This book explores how people survive in the face of incredible odds. When our backs are against the wall, what are our interests, identities, and practices? When are we self-centered, empathetic and altruistic, or ambivalent? How much agency do the desperate really have—or want? Such was the situation in the Blockade of Leningrad, which lasted nearly 900 days from 1941 to 1944. Perhaps over one million civilians died, most from starvation, but many more survived, mostly from their own gumption and creativity. How did they survive, and how did survival reinforce or reshape their identities, practices, and relations—especially in the era of Stalin?

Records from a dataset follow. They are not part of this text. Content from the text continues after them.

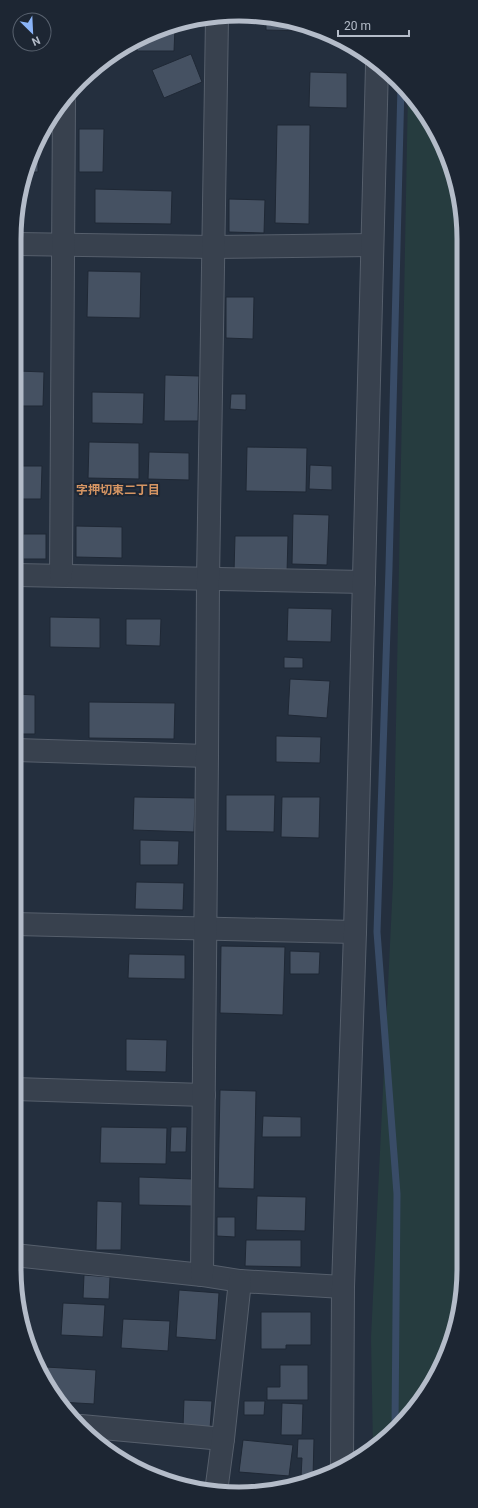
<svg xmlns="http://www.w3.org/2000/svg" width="478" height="1508" viewBox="0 0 478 1508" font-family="Roboto,'Noto Sans JP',sans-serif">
	<rect width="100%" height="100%" fill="#242f3e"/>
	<polygon fill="#263c3f" points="408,90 441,140 462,209 460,1313 426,1394 373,1449 371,1338 393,882"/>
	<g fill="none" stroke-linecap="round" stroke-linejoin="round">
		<polyline stroke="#394c67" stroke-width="7" points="395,1427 397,1194 377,932 389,568 401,85"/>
	</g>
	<g fill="#455162" stroke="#1f2835">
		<polygon points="266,18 283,18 306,27 306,31 266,30"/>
		<polygon points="175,27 174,51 137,51 137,42"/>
		<polygon points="191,54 202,82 164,98 152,70"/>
		<polygon points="310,72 347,73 347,108 309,107"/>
		<polygon points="277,125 310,125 309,224 275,223"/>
		<polygon points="79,129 104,129 103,172 79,172"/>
		<polygon points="38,147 38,172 28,172"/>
		<polygon points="95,189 172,191 171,224 95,223"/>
		<polygon points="229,199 265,200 264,233 229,232"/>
		<polygon points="88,271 141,272 140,318 87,317"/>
		<polygon points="226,297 254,297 253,339 226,338"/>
		<polygon points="18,371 44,372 43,406 18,406"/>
		<polygon points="165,375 199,376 198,421 164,421"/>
		<polygon points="92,392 144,393 143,424 92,423"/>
		<polygon points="231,394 246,394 246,410 230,409"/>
		<polygon points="89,442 139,443 139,479 88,478"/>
		<polygon points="247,447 307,448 306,492 246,491"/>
		<polygon points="149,452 189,453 189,480 148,479"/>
		<polygon points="310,465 332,466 332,490 309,489"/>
		<polygon points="17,466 42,466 41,499 17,499"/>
		<polygon points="293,514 329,515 327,565 292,564"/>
		<polygon points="76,526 122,527 122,558 76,557"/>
		<rect x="23" y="534" width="23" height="25"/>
		<polygon points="235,536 288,536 287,573 234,572"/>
		<polygon points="288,608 332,609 331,642 287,641"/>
		<polygon points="50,617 100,618 100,648 50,647"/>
		<polygon points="126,619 161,619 160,646 126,645"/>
		<polygon points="284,657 303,658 303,668 284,668"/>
		<polygon points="290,679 330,681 327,718 288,715"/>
		<polygon points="16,694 35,695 35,734 16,734"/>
		<polygon points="89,702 175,703 174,739 89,738"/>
		<polygon points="276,736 321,737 320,763 276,762"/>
		<polygon points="226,795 275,795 274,832 226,831"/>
		<polygon points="134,797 195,798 194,832 133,830"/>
		<polygon points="282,797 320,797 319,838 281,837"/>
		<polygon points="140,840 179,841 178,865 140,865"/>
		<polygon points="16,870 18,870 17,909 15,909"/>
		<polygon points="136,882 184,883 183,910 135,909"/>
		<polygon points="221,946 285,947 283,1015 220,1013"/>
		<polygon points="290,951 320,952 319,974 290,974"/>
		<polygon points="129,954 185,955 185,979 128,978"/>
		<polygon points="126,1039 167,1040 166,1072 126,1071"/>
		<polygon points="220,1090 256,1091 254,1189 218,1188"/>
		<polygon points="263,1116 301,1117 301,1137 262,1137"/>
		<polygon points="101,1127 167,1128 166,1164 100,1163"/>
		<polygon points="171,1127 187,1127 186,1152 170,1152"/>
		<polygon points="139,1177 192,1179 192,1206 139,1205"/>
		<polygon points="257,1196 306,1197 305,1231 256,1230"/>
		<polygon points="97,1201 122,1202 121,1250 96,1250"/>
		<polygon points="217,1217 235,1217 235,1237 217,1236"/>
		<polygon points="246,1240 301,1240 301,1267 245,1266"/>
		<polygon points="84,1275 110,1277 109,1299 83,1298"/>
		<polygon points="179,1290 219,1293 216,1340 176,1337"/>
		<polygon points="63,1303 105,1305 103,1337 61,1335"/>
		<polygon points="261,1312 311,1312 311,1345 286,1345 286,1349 261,1349"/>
		<polygon points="123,1319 170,1321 168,1351 121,1348"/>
		<polygon points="280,1365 308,1365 308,1400 267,1400 267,1387 280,1387"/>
		<polygon points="46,1367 96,1370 94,1404 60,1402 45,1378"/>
		<polygon points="184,1400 212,1401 210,1429 183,1427"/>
		<polygon points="244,1401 265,1401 264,1415 244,1415"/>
		<polygon points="282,1403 303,1404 302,1435 281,1435"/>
		<polygon points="298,1439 314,1439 313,1477 301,1477 302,1458 297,1458"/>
		<polygon points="243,1440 293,1445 289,1476 239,1472"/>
	</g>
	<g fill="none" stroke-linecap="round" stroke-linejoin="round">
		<defs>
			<g id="minor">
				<polyline points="18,244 213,247 372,245"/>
				<polyline points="17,575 364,582"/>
				<polyline points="61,575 64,102"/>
				<polyline points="16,750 207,756"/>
				<polyline points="15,924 355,932"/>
				<polyline points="15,1089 204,1095"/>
				<polyline points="14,1255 202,1275 240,1281 343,1287"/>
				<polyline points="202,1275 207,756 208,580 217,18"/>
				<polyline points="81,1426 223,1439"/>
				<polyline points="342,1464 343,1287 355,932 377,65"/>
				<polyline points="216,1492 223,1439 240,1281"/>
			</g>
		</defs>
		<use href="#minor" stroke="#565f6c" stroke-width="24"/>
		<use href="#minor" stroke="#38414e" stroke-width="22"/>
	</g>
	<g text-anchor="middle" stroke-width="4" stroke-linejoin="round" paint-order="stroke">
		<g font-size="12" font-weight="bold" fill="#d59563" stroke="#1d2633">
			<text x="118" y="494">字押切東二丁目</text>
		</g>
	</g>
	<path d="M0 0H478V1508H0ZM239 21H239A218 218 0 0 1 457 239V1269A218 218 0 0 1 239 1487H239A218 218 0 0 1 21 1269V239A218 218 0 0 1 239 21Z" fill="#1d2633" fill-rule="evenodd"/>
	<path fill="none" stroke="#b4bcc9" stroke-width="5" d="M239 21H239A218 218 0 0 1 457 239V1269A218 218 0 0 1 239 1487H239A218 218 0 0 1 21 1269V239A218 218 0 0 1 239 21Z"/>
	<g transform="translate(32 32) rotate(156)"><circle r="19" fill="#1d2633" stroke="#59626f"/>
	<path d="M0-3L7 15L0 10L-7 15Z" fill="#8ab4f8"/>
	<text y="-6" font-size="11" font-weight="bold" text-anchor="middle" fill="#b4bcc9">N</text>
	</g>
	<path d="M338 30v6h71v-6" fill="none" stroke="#b4bcc9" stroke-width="2"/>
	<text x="344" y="30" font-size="12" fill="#b4bcc9" stroke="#1d2633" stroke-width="3" paint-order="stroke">20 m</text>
</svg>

Using diaries, recollections, police records, interviews, and state documents from the Blockade of Leningrad in World War II, Jeffrey Hass shows how average Leningraders coped with the nightmares of war, starvation, and extreme uncertainty. Local and intimate relations and social distance matter significantly when states and institutions falter under duress. Opportunism and desperation were balanced by empathy and relations. The key to what Leningraders did and how they survived is relations to anchors—entities of symbolic and personal significance that anchored Leningraders to each other and a sense of shared community. Such anchors as food and Others shaped practices of empathy and compassion, and of opportunism and egoism.

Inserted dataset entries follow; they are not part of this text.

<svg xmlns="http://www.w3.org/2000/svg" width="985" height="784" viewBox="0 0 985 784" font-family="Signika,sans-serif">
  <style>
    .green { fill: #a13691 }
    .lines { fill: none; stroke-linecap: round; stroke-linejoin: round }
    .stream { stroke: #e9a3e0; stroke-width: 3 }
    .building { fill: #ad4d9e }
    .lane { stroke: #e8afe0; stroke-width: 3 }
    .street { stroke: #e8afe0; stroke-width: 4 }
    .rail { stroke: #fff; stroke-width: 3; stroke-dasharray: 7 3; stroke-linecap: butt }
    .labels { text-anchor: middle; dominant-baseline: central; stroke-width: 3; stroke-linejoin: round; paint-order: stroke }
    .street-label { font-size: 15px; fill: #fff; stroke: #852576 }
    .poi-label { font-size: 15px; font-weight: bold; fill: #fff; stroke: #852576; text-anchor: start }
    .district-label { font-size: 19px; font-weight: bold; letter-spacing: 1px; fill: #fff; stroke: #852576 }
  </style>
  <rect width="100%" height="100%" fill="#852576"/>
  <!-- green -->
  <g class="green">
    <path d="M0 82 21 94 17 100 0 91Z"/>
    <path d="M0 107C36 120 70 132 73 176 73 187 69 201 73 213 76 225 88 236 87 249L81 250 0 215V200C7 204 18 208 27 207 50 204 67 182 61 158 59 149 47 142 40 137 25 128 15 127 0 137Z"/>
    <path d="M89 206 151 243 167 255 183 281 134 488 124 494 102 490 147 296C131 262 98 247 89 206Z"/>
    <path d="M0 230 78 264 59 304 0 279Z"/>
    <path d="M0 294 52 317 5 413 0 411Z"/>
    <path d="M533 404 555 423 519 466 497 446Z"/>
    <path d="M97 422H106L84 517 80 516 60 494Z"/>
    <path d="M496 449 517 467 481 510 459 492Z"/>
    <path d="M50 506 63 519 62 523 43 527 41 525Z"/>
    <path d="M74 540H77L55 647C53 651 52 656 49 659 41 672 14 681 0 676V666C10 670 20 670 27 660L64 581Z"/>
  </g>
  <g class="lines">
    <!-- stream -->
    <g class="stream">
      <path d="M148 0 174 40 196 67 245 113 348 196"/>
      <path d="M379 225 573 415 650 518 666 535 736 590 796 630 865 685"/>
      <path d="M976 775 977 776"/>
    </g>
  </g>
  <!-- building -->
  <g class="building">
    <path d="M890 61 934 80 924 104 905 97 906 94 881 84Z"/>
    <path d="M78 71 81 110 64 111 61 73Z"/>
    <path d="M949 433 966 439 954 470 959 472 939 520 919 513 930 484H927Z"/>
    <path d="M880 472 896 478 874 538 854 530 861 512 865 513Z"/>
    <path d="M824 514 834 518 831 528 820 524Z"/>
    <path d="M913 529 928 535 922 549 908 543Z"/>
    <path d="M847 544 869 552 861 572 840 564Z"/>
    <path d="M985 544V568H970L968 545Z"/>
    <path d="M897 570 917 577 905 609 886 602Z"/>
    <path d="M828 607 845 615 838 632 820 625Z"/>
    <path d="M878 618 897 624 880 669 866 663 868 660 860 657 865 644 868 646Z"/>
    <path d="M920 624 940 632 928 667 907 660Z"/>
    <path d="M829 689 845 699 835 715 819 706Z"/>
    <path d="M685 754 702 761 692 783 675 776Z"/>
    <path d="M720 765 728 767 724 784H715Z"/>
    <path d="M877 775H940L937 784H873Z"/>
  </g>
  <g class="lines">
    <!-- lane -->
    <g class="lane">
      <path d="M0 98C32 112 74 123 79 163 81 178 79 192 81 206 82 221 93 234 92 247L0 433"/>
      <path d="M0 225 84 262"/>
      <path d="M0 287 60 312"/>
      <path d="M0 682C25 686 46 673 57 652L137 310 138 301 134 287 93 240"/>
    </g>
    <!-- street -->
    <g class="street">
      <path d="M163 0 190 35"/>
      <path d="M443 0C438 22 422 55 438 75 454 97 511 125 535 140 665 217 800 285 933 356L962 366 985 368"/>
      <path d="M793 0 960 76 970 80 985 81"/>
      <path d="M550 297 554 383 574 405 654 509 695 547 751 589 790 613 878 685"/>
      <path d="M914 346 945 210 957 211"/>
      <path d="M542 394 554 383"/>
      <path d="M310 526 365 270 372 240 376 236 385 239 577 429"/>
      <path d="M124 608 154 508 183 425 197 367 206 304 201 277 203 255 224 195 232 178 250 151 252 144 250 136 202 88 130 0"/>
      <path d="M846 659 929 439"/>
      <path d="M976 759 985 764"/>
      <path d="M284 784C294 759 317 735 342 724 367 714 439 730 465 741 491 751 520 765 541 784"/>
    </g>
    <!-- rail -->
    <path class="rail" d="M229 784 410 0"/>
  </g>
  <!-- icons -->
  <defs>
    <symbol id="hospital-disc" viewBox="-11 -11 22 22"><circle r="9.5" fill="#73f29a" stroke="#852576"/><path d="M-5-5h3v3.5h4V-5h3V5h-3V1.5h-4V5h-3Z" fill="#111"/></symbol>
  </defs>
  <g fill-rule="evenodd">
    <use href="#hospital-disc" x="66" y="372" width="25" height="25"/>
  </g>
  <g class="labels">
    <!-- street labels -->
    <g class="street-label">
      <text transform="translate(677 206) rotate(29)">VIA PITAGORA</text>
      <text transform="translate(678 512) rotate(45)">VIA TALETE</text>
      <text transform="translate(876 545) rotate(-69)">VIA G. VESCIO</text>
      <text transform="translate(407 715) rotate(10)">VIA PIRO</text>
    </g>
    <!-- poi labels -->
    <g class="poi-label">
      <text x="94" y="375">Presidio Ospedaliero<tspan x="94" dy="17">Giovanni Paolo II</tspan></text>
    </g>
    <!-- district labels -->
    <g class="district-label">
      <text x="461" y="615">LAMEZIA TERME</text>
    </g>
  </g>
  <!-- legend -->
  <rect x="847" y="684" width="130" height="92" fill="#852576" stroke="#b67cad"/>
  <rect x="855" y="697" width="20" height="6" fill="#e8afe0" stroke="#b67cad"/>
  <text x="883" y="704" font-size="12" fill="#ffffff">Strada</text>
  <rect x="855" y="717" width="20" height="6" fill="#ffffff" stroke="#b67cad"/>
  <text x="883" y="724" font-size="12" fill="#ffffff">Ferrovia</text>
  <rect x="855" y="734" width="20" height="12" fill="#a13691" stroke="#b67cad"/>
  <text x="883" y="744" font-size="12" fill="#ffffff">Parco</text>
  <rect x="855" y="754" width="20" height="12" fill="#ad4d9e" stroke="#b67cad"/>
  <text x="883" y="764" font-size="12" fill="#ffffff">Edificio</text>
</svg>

By exploring the state and shadow markets, food, families, gender, class, and death, and suffering, Wartime Suffering and Survival relays Leningraders’ stories to show a little-told side of Russian and Soviet history, and to explore the human condition and who we really are. This speaks not only to rethinking the nature of the Soviet Union and Stalinism, but also the nature of social relations, practices, and people more generally, in other moments of suffering—not least the suffering inflicted on the people of Ukraine over the last year, among other tragic and all-too-frequent examples of surviving under duress.